| THE TASK |
Answer these questions using the forum thread below on TSP withdrawals:
(a) At what age is the poster retiring, and after how many years of service?
(b) How many methods does the 72t rule have?
(c) Which method does TSP offer under the 72t rule?

| PASSAGE PROVIDED |
BEGIN

FER's Retiree: When to withdraw from TSP, start Social Security

If you are under 59.5 years old and change your 72t monthly payment it will trigger penalties for all the years you used that rule. After 59.5 you can do the yearly change without penalty.

I am retiring this year at age 57 with 37 years service. I am choosing monthly payments until at least 59.5. Now, the 72t that you are referring to, is this what they mean by the equal monthly payment amounts? I see no mention of a 72t option in the withdraw choices given on the withdraw form. So, if I change the monthly amount after the first year when I am still 58, I will be hit with penalties for doing so? Probably wouldn't change anyway until 59.5 or 62 but I'd like to know if I would..

Thanks!
 
I am retiring this year at age 57 with 37 years service. I am choosing monthly payments until at least 59.5. Now, the 72t that you are referring to, is this what they mean by the equal monthly payment amounts? I see no mention of a 72t option in the withdraw choices given on the withdraw form. So, if I change the monthly amount after the first year when I am still 58, I will be hit with penalties for doing so? Probably wouldn't change anyway until 59.5 or 62 but I'd like to know if I would..

Thanks!

I'm not quite sure in your situation. In FERS there is a provision that says if you retire in the year you turn 55 you are not required to pay penalties but I don't think that applies here. For 72t (IRS rule for early withdrawal. Under age 59.5) could apply at any age. It says that if you take monthly withdrawals based on life expectancy tables then you are exempt from penalties if you don't change your method. There are 3 methods. Check out www.72t.net for more info. You have to do this rule for 5 years or until 59.5 I think. Its been a while since I researched it. At that point you can have TSP change your payments each year to any amount you want. TSP only offers the "minimum distribution method" under this rule. I used the amortization rule. Interest rates were higher then. Use their calculators to determine your best choice.
 
I am retiring this year at age 57 with 37 years service. I am choosing monthly payments until at least 59.5. Now, the 72t that you are referring to, is this what they mean by the equal monthly payment amounts? I see no mention of a 72t option in the withdraw choices given on the withdraw form. So, if I change the monthly amount after the first year when I am still 58, I will be hit with penalties for doing so? Probably wouldn't change anyway until 59.5 or 62 but I'd like to know if I would..

END

| RAW DATA |
BEGIN

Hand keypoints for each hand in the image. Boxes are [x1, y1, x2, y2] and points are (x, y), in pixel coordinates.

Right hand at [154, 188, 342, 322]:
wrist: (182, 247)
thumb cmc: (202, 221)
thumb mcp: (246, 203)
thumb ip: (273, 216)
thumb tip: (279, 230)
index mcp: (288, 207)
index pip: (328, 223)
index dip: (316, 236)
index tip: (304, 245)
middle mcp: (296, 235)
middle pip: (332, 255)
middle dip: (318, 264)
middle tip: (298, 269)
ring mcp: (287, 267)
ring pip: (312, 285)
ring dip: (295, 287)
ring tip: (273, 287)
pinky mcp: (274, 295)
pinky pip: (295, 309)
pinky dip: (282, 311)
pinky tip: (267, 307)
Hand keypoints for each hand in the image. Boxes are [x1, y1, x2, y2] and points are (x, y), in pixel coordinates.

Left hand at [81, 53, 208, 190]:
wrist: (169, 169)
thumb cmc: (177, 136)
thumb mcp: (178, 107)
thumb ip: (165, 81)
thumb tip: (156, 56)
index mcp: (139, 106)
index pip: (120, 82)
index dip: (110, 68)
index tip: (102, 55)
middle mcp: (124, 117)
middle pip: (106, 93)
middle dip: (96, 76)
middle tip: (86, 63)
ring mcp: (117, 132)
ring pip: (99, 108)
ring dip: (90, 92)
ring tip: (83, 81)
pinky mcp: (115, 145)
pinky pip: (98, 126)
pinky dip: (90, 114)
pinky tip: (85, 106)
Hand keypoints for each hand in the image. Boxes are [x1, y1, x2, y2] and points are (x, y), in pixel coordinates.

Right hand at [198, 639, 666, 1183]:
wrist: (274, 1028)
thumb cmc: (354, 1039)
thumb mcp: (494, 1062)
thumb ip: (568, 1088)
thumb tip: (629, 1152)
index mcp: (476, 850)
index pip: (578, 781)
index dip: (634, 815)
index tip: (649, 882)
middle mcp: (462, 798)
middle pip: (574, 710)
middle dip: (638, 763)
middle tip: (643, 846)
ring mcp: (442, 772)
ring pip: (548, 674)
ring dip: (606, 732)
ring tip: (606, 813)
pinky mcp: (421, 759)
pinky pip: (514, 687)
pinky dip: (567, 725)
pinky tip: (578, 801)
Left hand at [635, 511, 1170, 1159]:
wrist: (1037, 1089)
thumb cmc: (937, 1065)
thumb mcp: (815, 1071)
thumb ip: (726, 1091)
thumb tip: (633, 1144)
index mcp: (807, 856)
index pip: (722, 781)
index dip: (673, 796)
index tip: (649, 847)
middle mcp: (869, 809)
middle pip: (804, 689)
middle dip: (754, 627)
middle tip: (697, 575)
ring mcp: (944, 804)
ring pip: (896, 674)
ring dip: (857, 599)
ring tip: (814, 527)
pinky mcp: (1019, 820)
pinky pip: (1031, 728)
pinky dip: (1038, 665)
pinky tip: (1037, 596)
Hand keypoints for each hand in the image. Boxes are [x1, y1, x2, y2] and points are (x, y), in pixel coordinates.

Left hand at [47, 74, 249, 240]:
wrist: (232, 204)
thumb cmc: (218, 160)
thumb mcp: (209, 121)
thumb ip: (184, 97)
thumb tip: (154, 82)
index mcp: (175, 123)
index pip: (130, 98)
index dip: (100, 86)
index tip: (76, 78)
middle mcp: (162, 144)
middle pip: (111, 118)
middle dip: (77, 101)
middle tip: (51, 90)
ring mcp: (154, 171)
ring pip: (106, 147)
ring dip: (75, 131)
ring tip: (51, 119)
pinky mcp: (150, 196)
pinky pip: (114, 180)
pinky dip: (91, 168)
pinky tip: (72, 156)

END

| OUTPUT OF THE EXERCISE |
(a) At age 57, after 37 years of service.
(b) Three.
(c) The "minimum distribution method."